Element App Privacy Policy

Implications

• Privacy policy is written in plain English for better understanding.
• Element is the Data Controller for your data.
• Element collects IP addresses for operational maintenance and security purposes.
• Data may be shared with third parties in compliance with legal requests.
• Users have rights under GDPR, including access, rectification, and erasure of data.
• Element uses third-party services like AWS and Cloudflare for hosting and security.
• Amazon employees may have access to some of your data.
• Passwords are stored hashed and encrypted.
• Users can set up 2-Factor Authentication for added security.
• Data may be disclosed if Element is sold or acquired.
• Element does not knowingly collect data from users under 16 years old.
• Users can request a copy of their data via email.
• Element logs IP addresses for 30 to 180 days depending on the service.
• Element uses open-source analytics platform Matomo for usage tracking.
• Location data may be collected if you use location-sharing features.
• Element uses Stripe for payment processing and does not store full credit card information.
• Data may be shared with third parties for tax automation and billing purposes.
• Element uses Sentry for error reporting, which may collect IP addresses and other details.
• Users can delete or block cookies set by the payment processor.
• Element restricts data access to employees and contractors who need it for maintenance.
• Element hosts data in AWS data centers in Amsterdam and Stockholm.
• Gitter app data is hosted in AWS data centers in the US.
• Element uses secure private keys for server access via SSH.
• Element encourages good password hygiene and use of password managers.
• Element provides a password reset facility if you forget your password.
• Element's privacy policy is subject to change, with reasonable notice provided to customers.
• Users are responsible for keeping their username, password, and other sensitive information confidential.
• Element may share data to protect against harm or illegal activities.
• Element may share data to respond to emergencies.
• Element uses MapTiler for displaying maps in the app.
• Element uses Twilio for 2FA over SMS.
• Element uses Hubspot, Matomo, and Posthog for website analytics and marketing automation.
• Element uses Salesforce and Pipedrive for CRM systems.
• Element uses Outplay for marketing automation.
• Element uses Quaderno for tax automation in billing.
• Element may share data with third parties to validate payments.
• Element logs changes to billing contact information for financial records.
• Element prevents search engines from indexing invoice links.
• Element may collect lead generation and marketing information through third-party platforms.
• Element may collect location data if you use location-sharing features.
• Element may collect information for error reporting via Sentry.
• Element may collect usage data to improve services.
• Element may collect connection information to mitigate abuse and monitor traffic.
• Element may collect transaction and billing information for hosted homeserver services.
• Element may collect account and profile information for Element Matrix Services.

Data Collection

• IP address
• Email address
• Authentication identifier (Email address and password, Twitter ID, Google ID)
• Phone number (for 2FA over SMS)
• Billing contact information
• Credit card information (processed by Stripe)
• Room list, power levels, and avatar (for Element Home account setup)
• Lead generation and marketing information (Email address, Organization, Job title)
• Location data (longitude, altitude, latitude)
• Usage data
• Connection information

Things to watch out for

• Data may be shared with third parties in compliance with legal requests.
• Amazon employees may have access to some of your data.
• Data may be disclosed if Element is sold or acquired.
• Location data may be collected if you use location-sharing features.
• Data may be shared with third parties for tax automation and billing purposes.

FAQs

What data does Element collect about me?

Element collects your IP address, email address, authentication identifier, phone number (for 2FA), billing information, and usage data. If you use location-sharing features, location data is also collected.

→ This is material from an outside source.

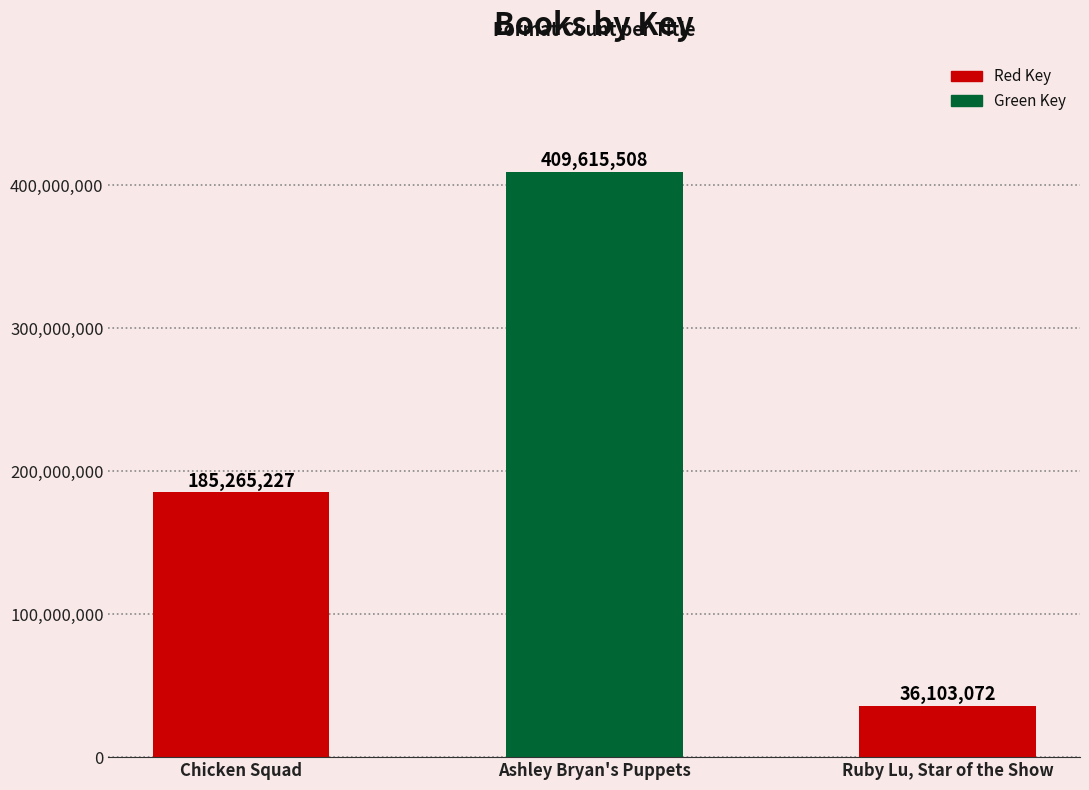

How many bars are there in total?

3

Can I access or correct my information?

Yes, if you are a customer of Element Matrix Services (EMS), you can access and download your data through the account management interface. If you are a user of the Element chat app, you can request your data via email.

How does Element protect my data?

Element stores passwords hashed and encrypted, uses secure private keys for server access, and restricts data access to necessary employees and contractors. They also use third-party services like AWS and Cloudflare for hosting and security.